Foreign governments cut their holdings of U.S. Treasury bonds sharply in March, as the outbreak of fighting in the Middle East sent oil prices surging and pushed Asian currencies into freefall, forcing central banks to liquidate dollar reserves to defend their exchange rates.

China reduced its holdings to $652.3 billion, down roughly 6% from February, according to U.S. Treasury data released late Monday. That is the lowest level since September 2008. Japan, the single largest foreign holder of U.S. government debt, shed approximately $47 billion, bringing its holdings to $1.191 trillion. Overall foreign holdings fell to $9.25 trillion in March from $9.49 trillion in February.

The selloff came as the U.S.-Iran conflict and a surge in crude oil prices sent the Japanese yen and other Asian currencies tumbling. Regional economies that depend heavily on Gulf oil imports, including Japan, faced what analysts described as the largest energy shock in decades. Policymakers responded by selling part of their dollar-denominated assets to fund currency intervention.

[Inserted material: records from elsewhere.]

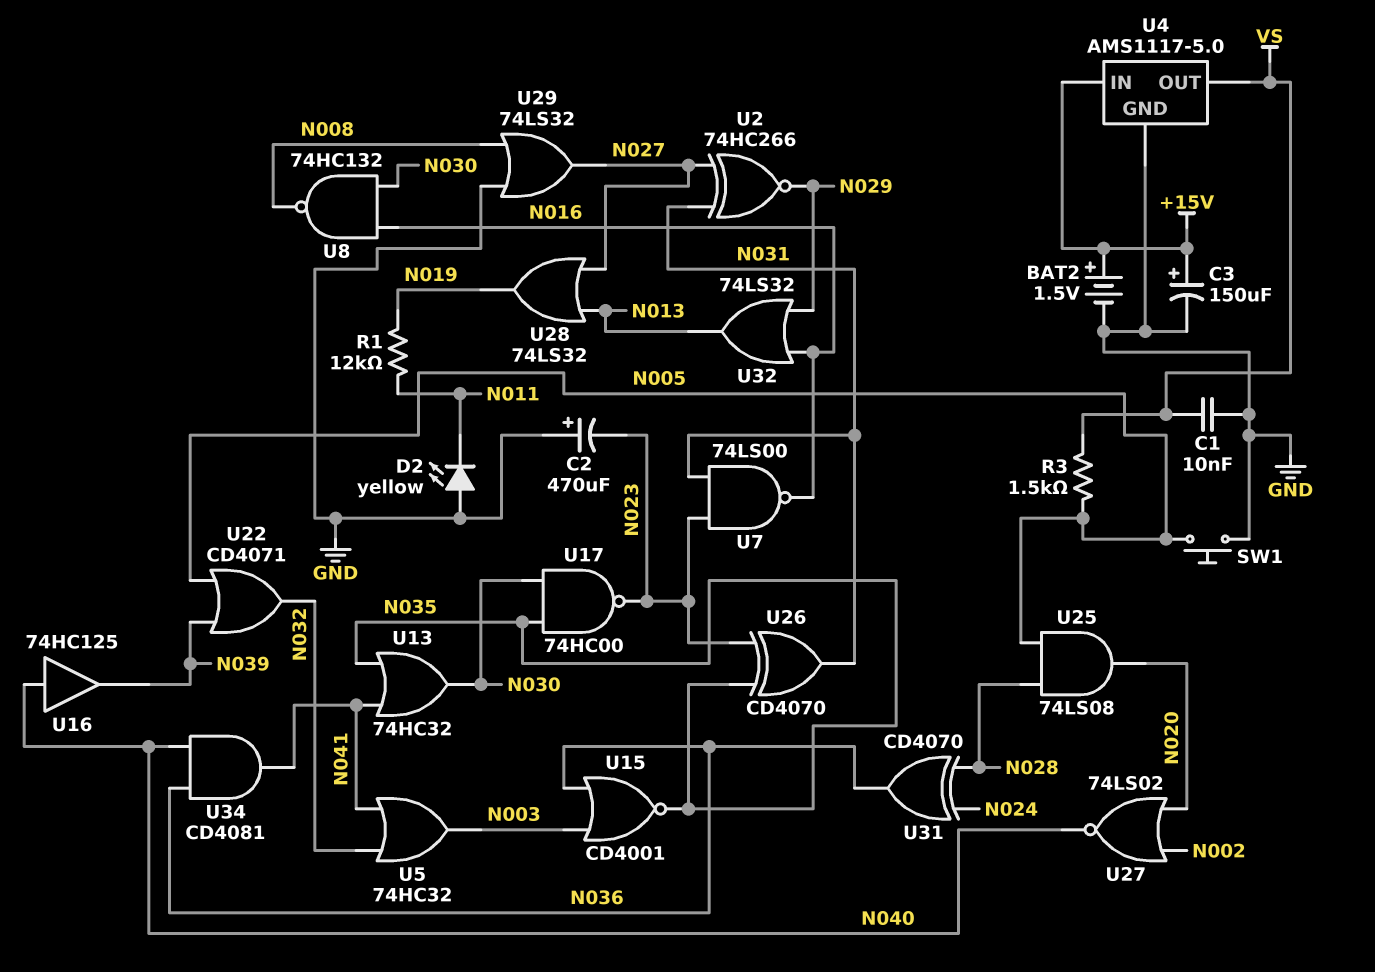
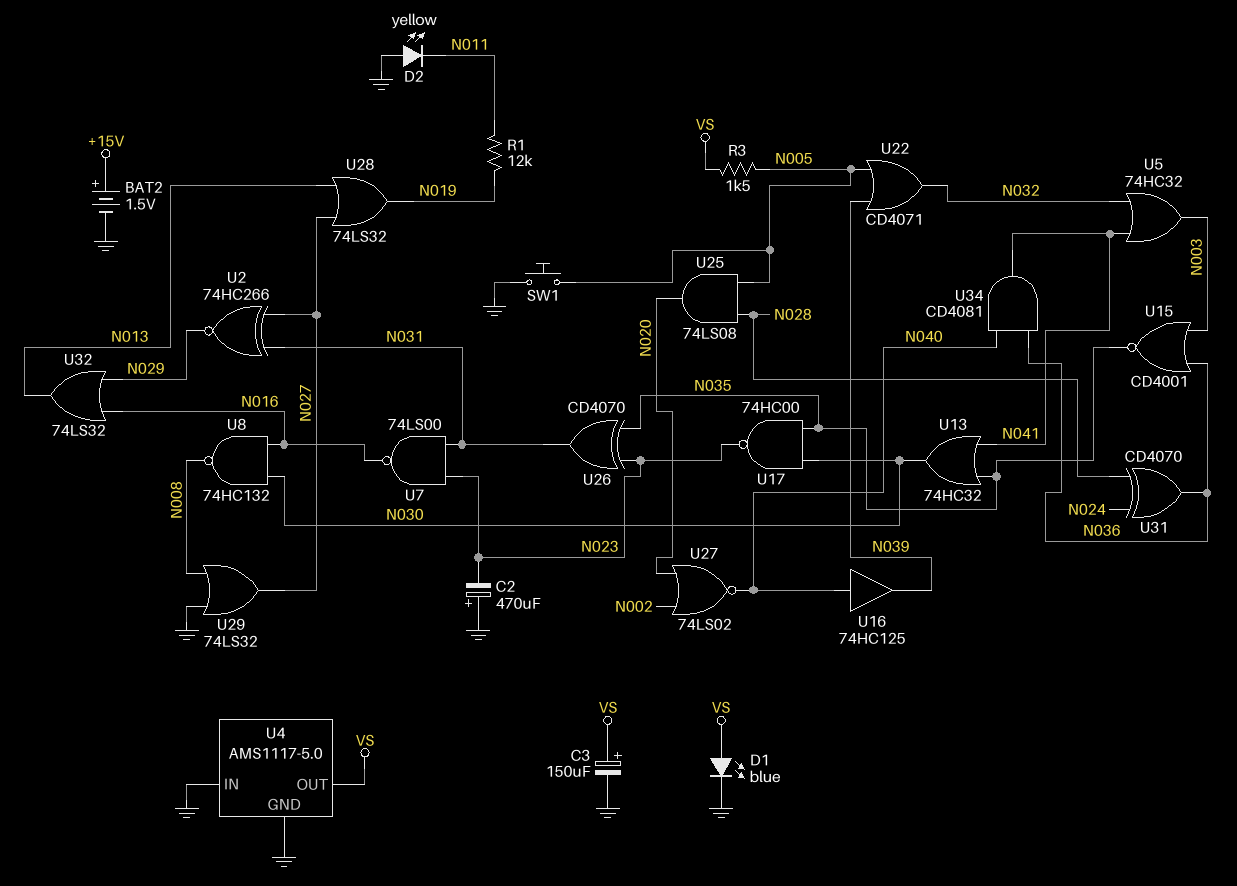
C1: 10nF (GND, VS) -> none
C3: 150uF (plus +15V, minus GND) -> 150uF (plus VS, minus GND)
D1: none -> LED blue (A VS, K GND)
U4 pin IN: +15V -> GND

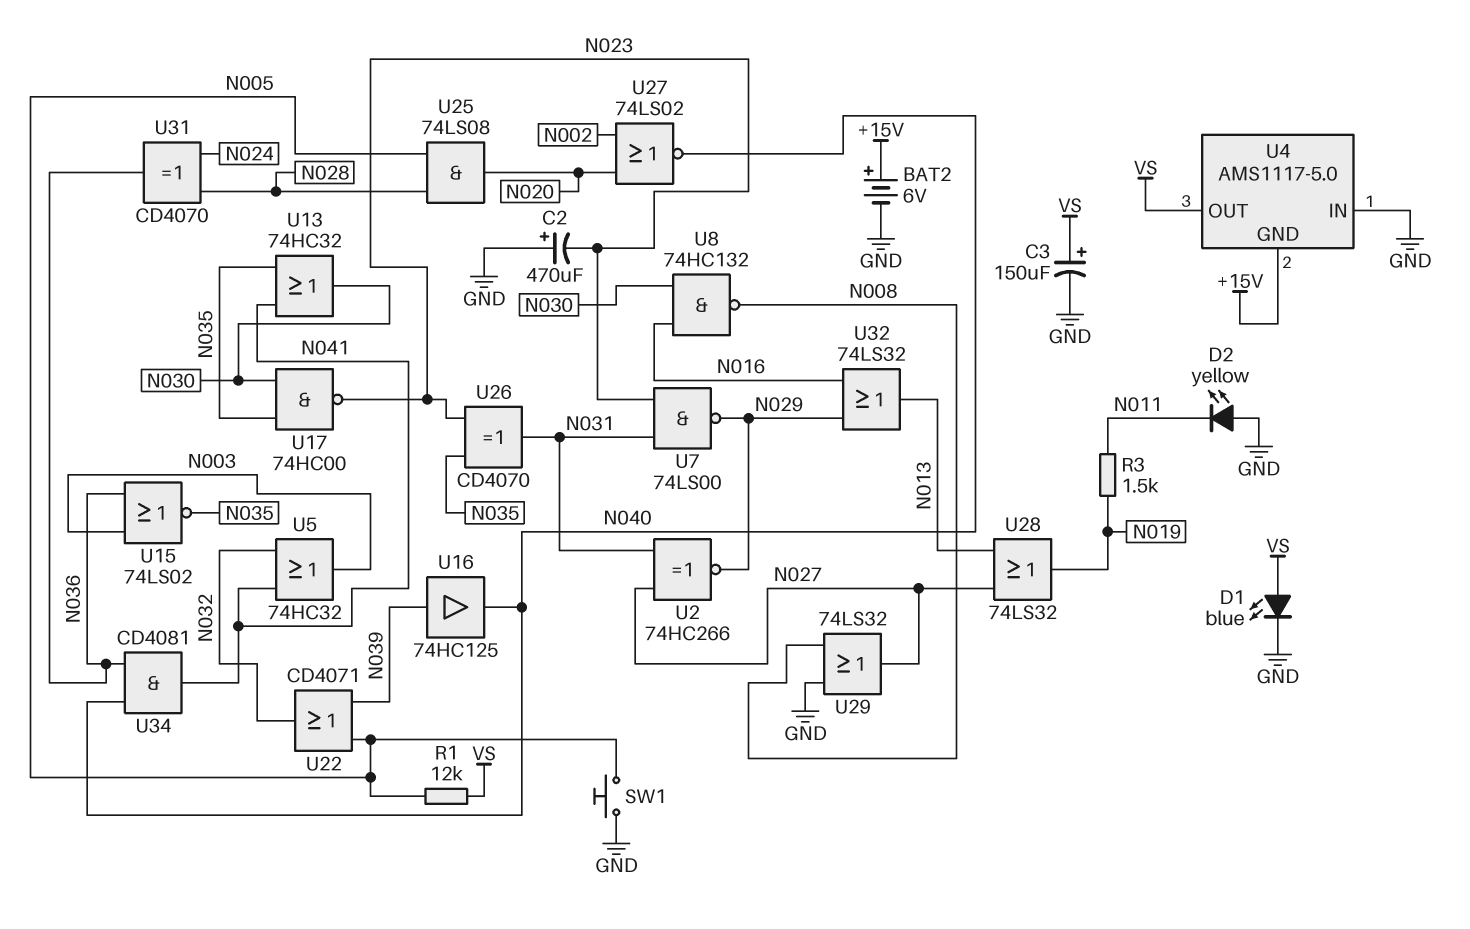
BAT2: 1.5V (plus +15V, minus GND) -> 6V (plus +15V, minus GND)
R1: 12k (N011, N019) -> 12k (N005, VS)
R3: 1.5k (N005, VS) -> 1.5k (N011, N019)
U4 pin GND: GND -> +15V
U7: NAND 74LS00 (in N023, in N031, out N016) -> NAND 74LS00 (in N023, in N031, out N029)
U15: NOR CD4001 (in N003, in N036, out N035) -> NOR 74LS02 (in N003, in N036, out N035)
U16: buffer 74HC125 (in N040, out N039) -> buffer 74HC125 (in N039, out N040)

"Given increased financial volatility since the start of the war in the Gulf, and resultant pressure on exchange rates, especially in Asia, it is not a surprise that U.S. Treasury holdings by central banks have fallen," said Frederic Neumann, chief Asia economist at HSBC. "Exchange market intervention to support local currencies will have led some central banks to sell a share of their U.S. Treasury holdings."

Neumann also noted that policymakers tend to recalibrate portfolios during periods of market stress, with some selling reflecting tactical concerns about rising inflation and falling bond values, as investors move into cash-like assets to ensure liquidity in case intervention needs escalate.

The scale of the losses was significant. Foreign investors logged a $142.1 billion valuation loss on long-term Treasury holdings in March alone, as yields surged on inflation fears tied to the Middle East conflict. Investors demanded higher compensation for holding U.S. debt, pushing bond prices down across the board.

Not every country pulled back. The United Kingdom added roughly $29.6 billion to its holdings, bringing its total to $926.9 billion in March, bucking the broader trend as several smaller holders also retreated.

China's position is more complicated than the official numbers suggest, according to CNBC. Analysts have long argued that official figures undercount China's true exposure to U.S. debt markets, pointing to custodial centers like Belgium and Luxembourg as conduits for Chinese sovereign wealth and state-linked investment. If those shadow holdings are included, their aggregate figure appeared relatively steady. Belgium held $454.0 billion of U.S. government debt in March, roughly flat from the February level, while Luxembourg's holdings have been stable over the past year at around $439 billion, according to Tianchen Xu, senior economist at the Economist Intelligence Unit.

Treasury data for April, due next month, may show how far central banks are willing to go to stabilize their currencies if the energy shock persists.